**TEXT PASSAGE:**
========
Contrast Curves#

Applefy provides two methods for calculating detection limits: Analytical Contrast Curves and Contrast Grids.

This tutorial focuses on analytical contrast curves as described in Appendix A of (Bonse et al. 2023). Analytical contrast curves are less computationally demanding than contrast grids, but they do require a linear post-processing algorithm (like PCA).

For more examples see also Figure 9 and Figure 13.

Imports#

[1]:

from pathlib import Path

import numpy as np
import matplotlib.pyplot as plt
import seaborn as sns
from scipy import interpolate

from applefy.detections.contrast import Contrast

from applefy.utils.photometry import AperturePhotometryMode
from applefy.statistics import TTest, gaussian_sigma_2_fpf, \
    fpf_2_gaussian_sigma, LaplaceBootstrapTest

from applefy.utils.file_handling import load_adi_data
from applefy.utils import flux_ratio2mag, mag2flux_ratio

Mathematical Background#

Let $f_p$ be the flux of a potential planet and $f_*$ be the flux of its host star. We want to find the contrast

$c = f_p / f_*$

for which we can still detect the planet. The key challenge for contrast calculations in high contrast imaging is that the flux of the planet in our residual image, i.e. after data post-processing, is not $f_p$. Consider the following example of a residual.

[2]:

from IPython import display
display.Image("../04_apples_with_apples/paper_experiments/01_01_observation.png")
========
**GIVEN INFORMATION:**

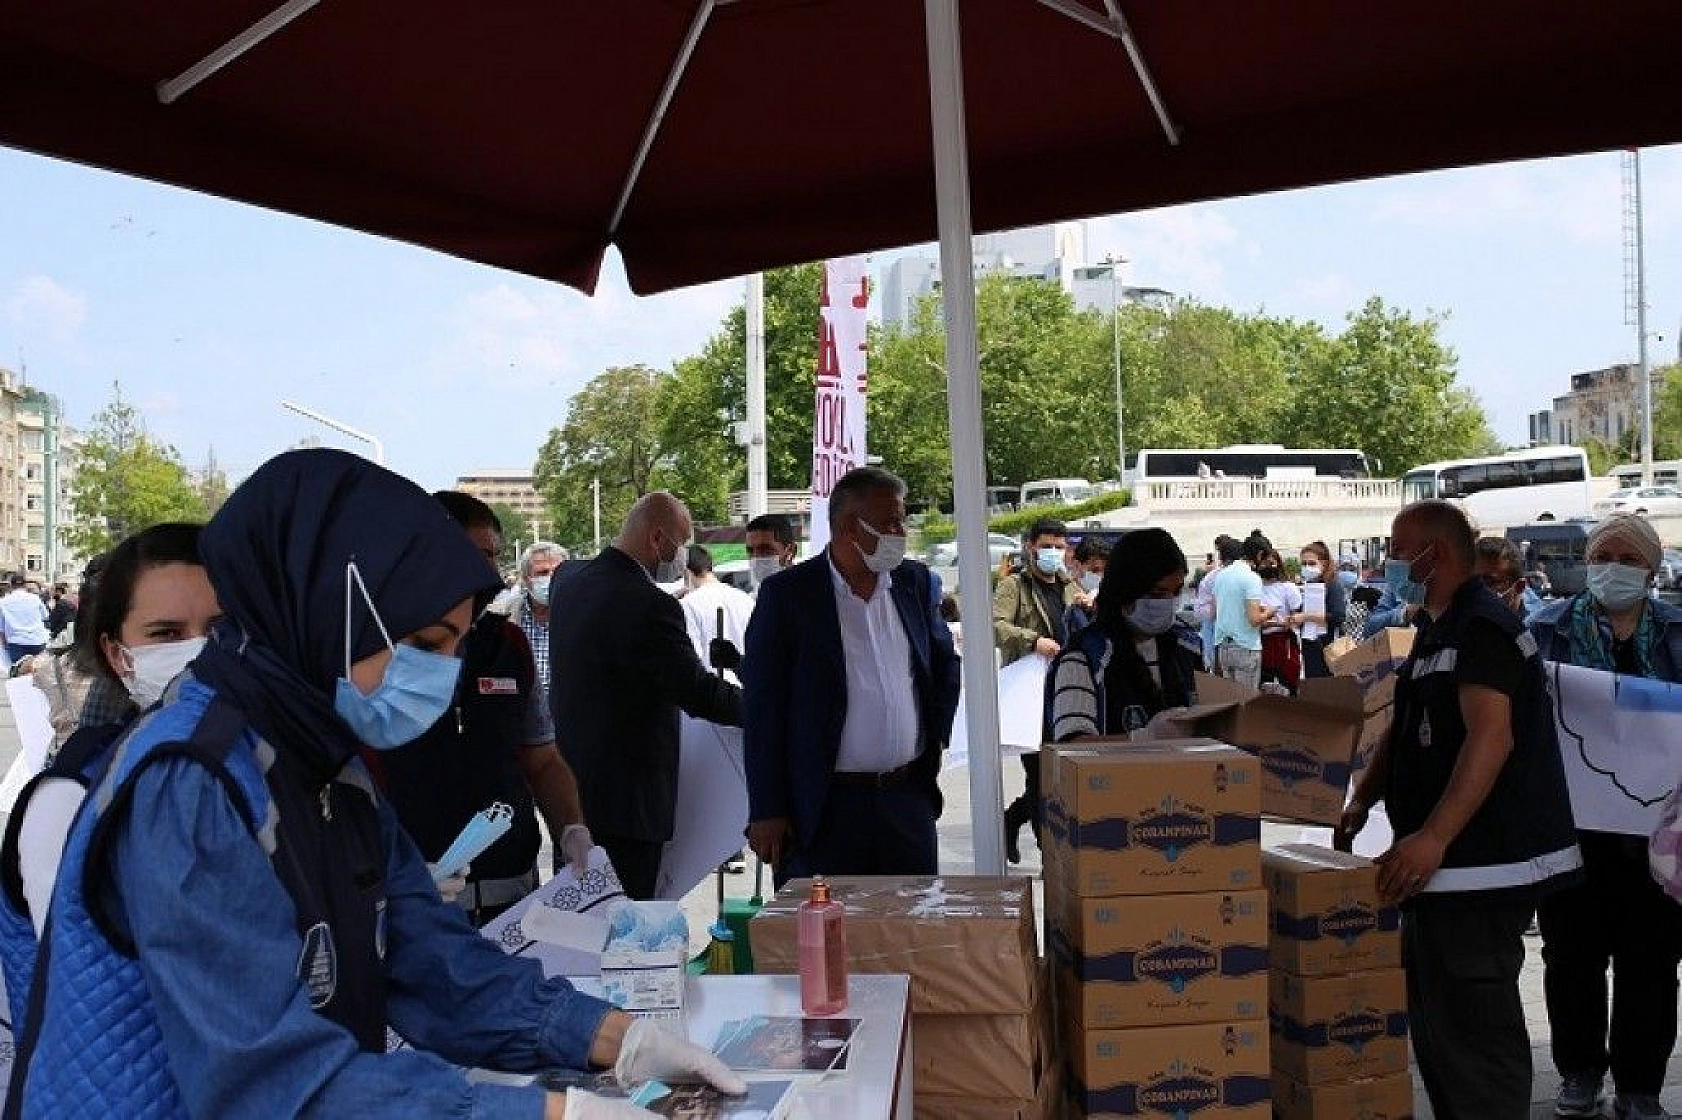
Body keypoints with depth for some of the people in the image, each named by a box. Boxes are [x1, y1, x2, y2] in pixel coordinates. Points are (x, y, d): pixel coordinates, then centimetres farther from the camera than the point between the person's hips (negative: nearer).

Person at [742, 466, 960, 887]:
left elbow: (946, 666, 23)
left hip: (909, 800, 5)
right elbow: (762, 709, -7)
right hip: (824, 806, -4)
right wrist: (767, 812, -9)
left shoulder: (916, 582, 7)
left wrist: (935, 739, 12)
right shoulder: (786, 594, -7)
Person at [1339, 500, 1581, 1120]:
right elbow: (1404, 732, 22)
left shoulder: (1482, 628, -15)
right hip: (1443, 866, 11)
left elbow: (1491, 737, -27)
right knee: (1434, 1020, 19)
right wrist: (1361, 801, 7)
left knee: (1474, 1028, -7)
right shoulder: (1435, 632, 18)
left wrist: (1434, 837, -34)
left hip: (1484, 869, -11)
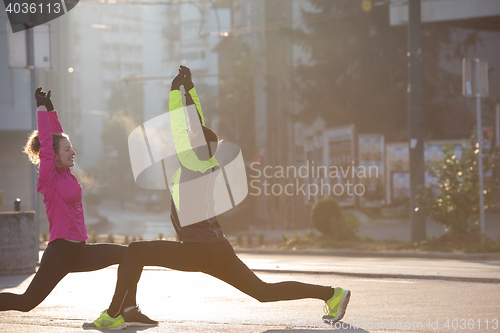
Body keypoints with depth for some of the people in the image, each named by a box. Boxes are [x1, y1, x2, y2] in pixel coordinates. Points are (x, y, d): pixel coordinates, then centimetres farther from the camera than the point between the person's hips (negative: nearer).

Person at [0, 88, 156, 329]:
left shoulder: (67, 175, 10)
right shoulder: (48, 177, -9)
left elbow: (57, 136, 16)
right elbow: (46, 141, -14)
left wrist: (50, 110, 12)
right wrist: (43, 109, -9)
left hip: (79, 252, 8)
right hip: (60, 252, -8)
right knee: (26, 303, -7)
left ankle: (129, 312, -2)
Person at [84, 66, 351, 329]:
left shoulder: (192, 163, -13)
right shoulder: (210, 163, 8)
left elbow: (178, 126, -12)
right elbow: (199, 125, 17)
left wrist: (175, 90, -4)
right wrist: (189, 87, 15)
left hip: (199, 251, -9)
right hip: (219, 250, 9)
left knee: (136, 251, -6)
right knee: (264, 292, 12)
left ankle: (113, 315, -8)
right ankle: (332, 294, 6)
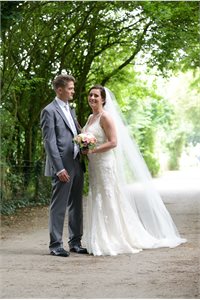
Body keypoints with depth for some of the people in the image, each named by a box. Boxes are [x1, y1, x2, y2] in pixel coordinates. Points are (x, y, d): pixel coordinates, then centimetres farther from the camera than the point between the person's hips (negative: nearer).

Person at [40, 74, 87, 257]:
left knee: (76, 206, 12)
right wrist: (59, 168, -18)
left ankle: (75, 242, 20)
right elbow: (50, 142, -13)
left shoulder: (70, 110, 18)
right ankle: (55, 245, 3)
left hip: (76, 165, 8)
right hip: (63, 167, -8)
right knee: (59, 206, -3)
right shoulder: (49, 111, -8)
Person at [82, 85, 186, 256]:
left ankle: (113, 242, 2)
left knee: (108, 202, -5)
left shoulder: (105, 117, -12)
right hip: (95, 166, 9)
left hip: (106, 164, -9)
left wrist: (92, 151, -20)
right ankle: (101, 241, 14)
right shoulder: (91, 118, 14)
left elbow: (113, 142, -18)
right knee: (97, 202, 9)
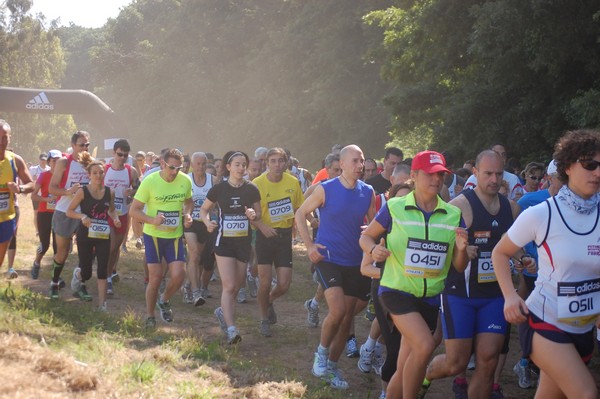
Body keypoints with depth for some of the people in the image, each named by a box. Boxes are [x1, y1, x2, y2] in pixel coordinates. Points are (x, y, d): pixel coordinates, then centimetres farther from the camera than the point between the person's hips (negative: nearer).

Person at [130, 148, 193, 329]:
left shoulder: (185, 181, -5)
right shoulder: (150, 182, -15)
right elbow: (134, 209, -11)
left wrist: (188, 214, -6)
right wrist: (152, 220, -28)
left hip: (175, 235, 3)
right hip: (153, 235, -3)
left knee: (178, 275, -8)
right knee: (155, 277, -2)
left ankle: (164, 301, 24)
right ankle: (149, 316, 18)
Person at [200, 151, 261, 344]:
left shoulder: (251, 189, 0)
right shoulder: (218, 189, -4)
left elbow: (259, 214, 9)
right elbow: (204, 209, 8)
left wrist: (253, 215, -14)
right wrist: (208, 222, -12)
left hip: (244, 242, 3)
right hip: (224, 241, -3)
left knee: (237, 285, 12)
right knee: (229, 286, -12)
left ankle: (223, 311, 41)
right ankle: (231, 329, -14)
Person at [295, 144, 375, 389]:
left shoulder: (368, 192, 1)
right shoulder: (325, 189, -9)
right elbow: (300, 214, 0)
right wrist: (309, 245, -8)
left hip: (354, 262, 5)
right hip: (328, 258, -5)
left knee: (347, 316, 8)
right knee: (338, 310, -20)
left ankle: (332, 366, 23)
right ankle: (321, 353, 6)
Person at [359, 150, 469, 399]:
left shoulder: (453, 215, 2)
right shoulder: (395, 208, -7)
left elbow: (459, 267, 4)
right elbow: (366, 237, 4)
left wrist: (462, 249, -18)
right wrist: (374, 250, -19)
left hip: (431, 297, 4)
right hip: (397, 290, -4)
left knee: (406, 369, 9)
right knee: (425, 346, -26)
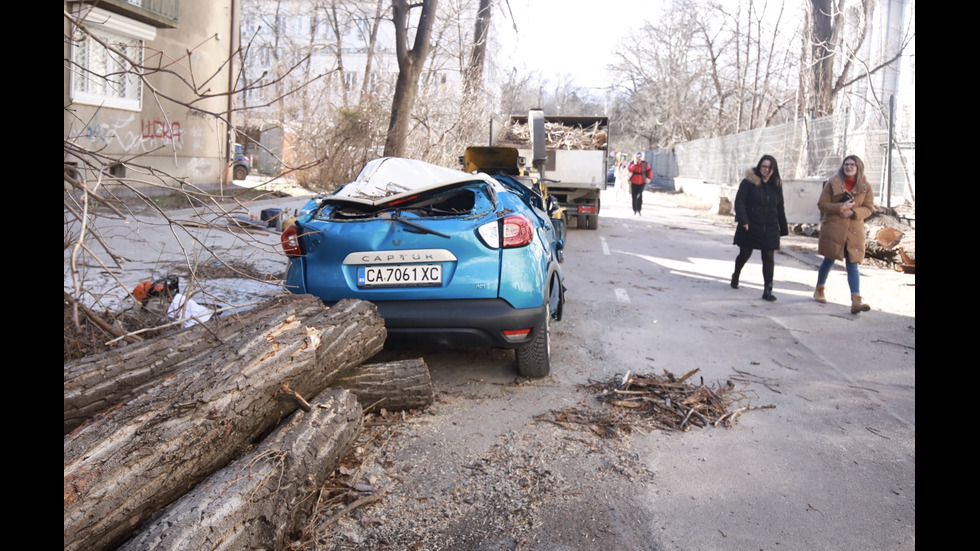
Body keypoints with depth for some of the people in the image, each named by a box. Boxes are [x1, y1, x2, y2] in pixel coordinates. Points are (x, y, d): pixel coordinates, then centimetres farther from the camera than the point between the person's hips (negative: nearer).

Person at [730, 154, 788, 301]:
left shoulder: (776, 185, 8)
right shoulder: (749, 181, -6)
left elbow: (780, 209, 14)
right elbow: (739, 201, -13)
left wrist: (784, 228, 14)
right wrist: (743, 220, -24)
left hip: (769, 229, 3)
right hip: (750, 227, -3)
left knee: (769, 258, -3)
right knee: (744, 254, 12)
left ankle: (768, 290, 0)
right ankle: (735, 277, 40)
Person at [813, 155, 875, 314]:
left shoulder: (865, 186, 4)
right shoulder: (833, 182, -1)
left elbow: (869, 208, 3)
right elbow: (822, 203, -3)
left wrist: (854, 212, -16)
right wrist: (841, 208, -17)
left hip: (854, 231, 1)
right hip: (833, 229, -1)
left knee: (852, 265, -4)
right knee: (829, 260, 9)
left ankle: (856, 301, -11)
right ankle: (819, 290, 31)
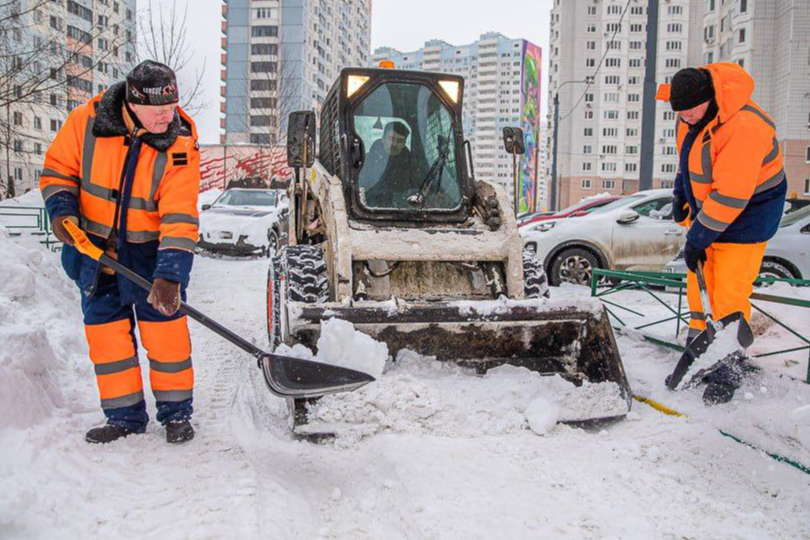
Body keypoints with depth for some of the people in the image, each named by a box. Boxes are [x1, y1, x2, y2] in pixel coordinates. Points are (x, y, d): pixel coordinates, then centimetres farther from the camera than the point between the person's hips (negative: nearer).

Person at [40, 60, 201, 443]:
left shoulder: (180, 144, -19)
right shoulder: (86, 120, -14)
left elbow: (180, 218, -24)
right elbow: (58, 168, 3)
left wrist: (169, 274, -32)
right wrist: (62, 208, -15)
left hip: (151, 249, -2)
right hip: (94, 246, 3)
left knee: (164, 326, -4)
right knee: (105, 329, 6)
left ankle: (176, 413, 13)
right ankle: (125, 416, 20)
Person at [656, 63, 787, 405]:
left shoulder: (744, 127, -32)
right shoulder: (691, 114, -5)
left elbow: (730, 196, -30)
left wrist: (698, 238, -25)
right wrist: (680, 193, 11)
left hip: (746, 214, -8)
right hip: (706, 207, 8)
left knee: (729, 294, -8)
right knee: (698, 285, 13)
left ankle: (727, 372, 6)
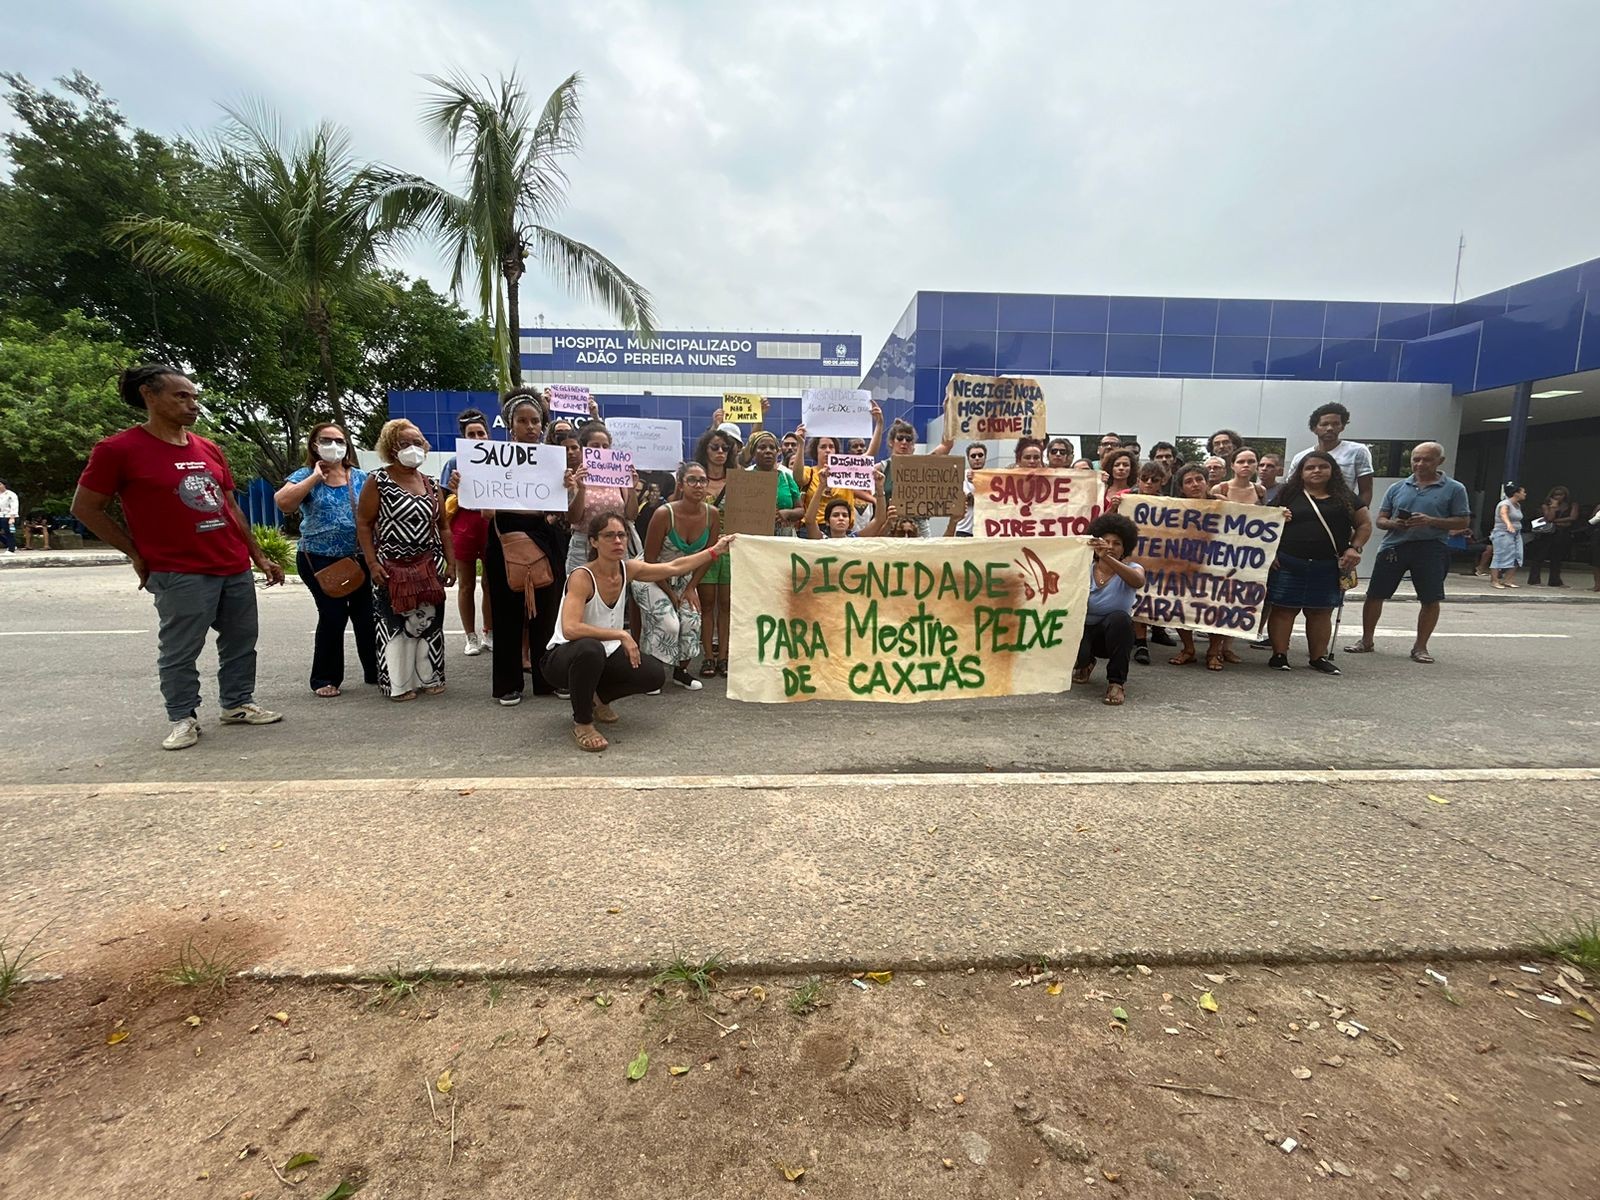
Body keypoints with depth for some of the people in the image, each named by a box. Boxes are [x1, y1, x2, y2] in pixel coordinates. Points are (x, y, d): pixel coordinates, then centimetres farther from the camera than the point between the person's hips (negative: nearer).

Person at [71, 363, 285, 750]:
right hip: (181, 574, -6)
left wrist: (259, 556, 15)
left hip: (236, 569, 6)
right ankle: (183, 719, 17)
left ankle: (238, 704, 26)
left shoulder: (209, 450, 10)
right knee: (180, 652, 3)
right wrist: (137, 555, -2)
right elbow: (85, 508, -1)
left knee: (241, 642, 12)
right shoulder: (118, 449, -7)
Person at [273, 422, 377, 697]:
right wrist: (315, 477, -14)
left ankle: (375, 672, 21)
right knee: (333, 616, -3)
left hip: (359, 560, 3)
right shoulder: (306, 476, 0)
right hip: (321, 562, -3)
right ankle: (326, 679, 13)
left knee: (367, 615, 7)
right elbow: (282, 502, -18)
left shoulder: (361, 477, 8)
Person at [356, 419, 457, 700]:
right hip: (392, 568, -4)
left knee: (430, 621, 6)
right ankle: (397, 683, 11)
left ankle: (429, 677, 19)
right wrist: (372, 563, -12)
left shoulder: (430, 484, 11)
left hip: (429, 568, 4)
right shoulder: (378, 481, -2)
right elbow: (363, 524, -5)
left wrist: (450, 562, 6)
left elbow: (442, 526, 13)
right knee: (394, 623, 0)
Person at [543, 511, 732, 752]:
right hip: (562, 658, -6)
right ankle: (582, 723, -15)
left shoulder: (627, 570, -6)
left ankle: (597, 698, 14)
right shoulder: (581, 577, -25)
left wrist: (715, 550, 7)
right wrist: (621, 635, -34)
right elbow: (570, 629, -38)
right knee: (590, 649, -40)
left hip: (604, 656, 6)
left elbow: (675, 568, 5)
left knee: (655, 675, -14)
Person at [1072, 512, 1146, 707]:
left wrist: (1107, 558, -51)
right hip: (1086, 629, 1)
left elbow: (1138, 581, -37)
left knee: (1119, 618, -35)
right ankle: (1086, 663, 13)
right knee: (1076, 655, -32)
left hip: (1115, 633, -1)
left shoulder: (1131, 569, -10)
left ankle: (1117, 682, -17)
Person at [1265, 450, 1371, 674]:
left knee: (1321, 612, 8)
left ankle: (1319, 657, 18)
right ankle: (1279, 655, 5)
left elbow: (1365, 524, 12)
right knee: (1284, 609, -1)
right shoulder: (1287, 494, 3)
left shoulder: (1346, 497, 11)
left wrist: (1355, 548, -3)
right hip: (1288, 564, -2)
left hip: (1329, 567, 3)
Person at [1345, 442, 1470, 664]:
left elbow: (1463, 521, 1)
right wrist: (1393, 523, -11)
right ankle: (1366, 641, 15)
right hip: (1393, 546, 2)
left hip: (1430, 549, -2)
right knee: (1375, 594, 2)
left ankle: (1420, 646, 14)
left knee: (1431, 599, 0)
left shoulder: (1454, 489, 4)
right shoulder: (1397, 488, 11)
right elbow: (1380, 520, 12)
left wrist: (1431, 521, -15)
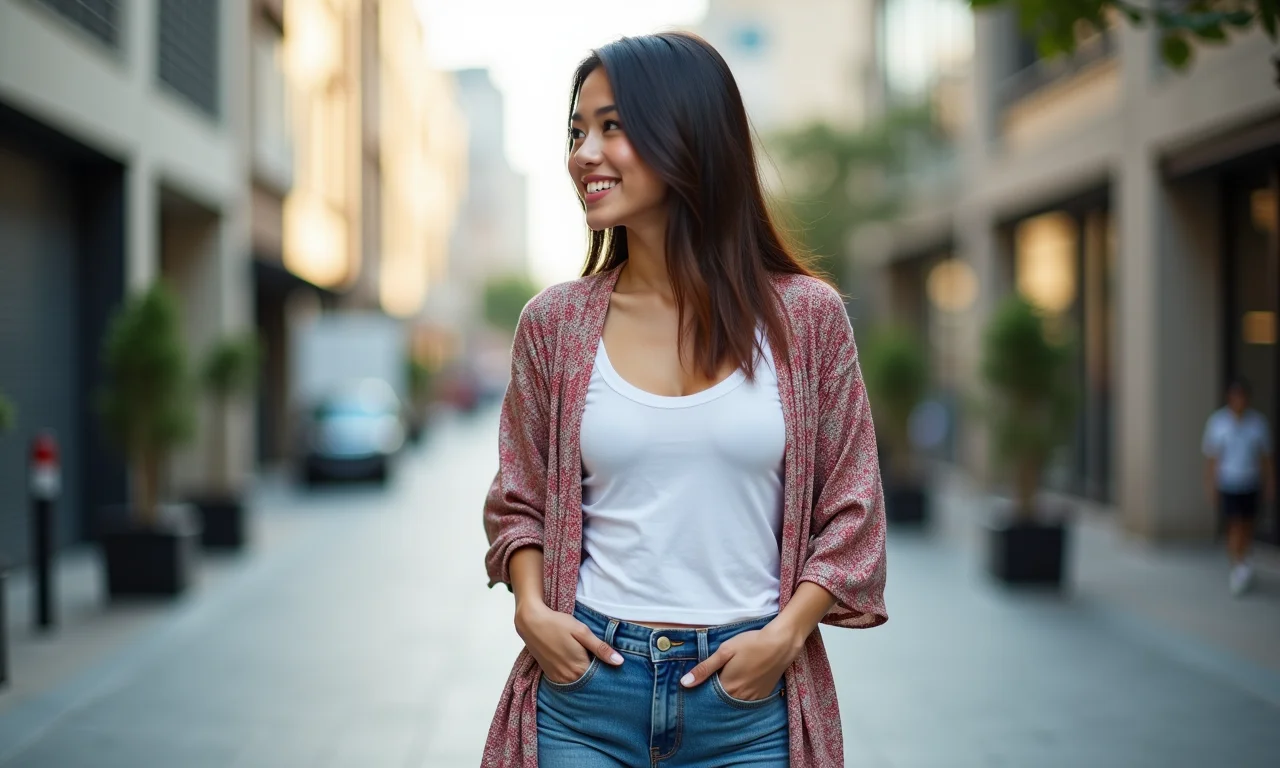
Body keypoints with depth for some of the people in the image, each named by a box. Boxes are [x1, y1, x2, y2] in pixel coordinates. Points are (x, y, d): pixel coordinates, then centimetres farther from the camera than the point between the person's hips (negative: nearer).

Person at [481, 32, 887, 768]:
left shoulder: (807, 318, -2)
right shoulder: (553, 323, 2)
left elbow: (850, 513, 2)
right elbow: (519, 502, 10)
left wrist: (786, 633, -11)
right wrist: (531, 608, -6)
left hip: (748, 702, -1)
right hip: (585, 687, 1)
========
**WORK ORDER 1:** In the contrast curves tutorial, switch "host star" to "parent star" and write out the passage starting at "from applefy.utils.file_handling import" and ending at "of a residual.".
**WORK ORDER 2:** Shorten the paragraph of the contrast curves tutorial that begins "This tutorial focuses on analytical contrast curves" while keeping its main facts.
**WORK ORDER 3:** Carry on the contrast curves tutorial from the point where it stops.

**ANSWER BOX 1:**
from applefy.utils.file_handling import load_adi_data
from applefy.utils import flux_ratio2mag, mag2flux_ratio

Mathematical Background#

Let $f_p$ be the flux of a potential planet and $f_*$ be the flux of its parent star. We want to find the contrast

$c = f_p / f_*$

for which we can still detect the planet. The key challenge for contrast calculations in high contrast imaging is that the flux of the planet in our residual image, i.e. after data post-processing, is not $f_p$. Consider the following example of a residual.

**ANSWER BOX 2:** The tutorial covers analytical contrast curves as described in Appendix A of (Bonse et al. 2023). They need less computation than contrast grids but require a linear post-processing algorithm such as PCA.

**ANSWER BOX 3:**
[2]:

../_images/02_user_documentation_01_contrast_curves_8_0.png

The values of $\overline{X}_1, ..., \overline{X}_n$ are our noise observations and $\overline{Y}_1$ is the signal of the potential planet. We use a two sample t-test as our detection criterion and calculate $T_{\text{obs}}$:

\begin{equation} \label{eq:snr} T_{\text{obs}} = \frac{\overline{Y}_1 - \hat{\mu}_\mathcal{X}}{\hat{\sigma}_{\mathcal{X}} \sqrt{1 + 1/n}} \end{equation}

The mean estimates of the noise sample is denoted as $\hat{\mu}_{\mathcal{X}}$, while $\hat{\sigma}_{\mathcal{X}}$ is the Bessel corrected standard deviation of $\overline{X}_1, ..., \overline{X}_n$. Using the t-distribution we get the p-value of the test which gives us the remaining risk that our detection is just noise (about 2.4% in the given example).

[3]:

test = TTest()
test.t_2_fpf(2.28, num_noise_values=10)

[3]:

0.024281242430317512

Note that due to the effect of the sample size, one value of $T_{\text{obs}}$ can result in different p-values depending on the separation from the star. In applefy this is controlled by the value of num_noise_values.

[4]:

test = TTest()
test.t_2_fpf(2.28, num_noise_values=100)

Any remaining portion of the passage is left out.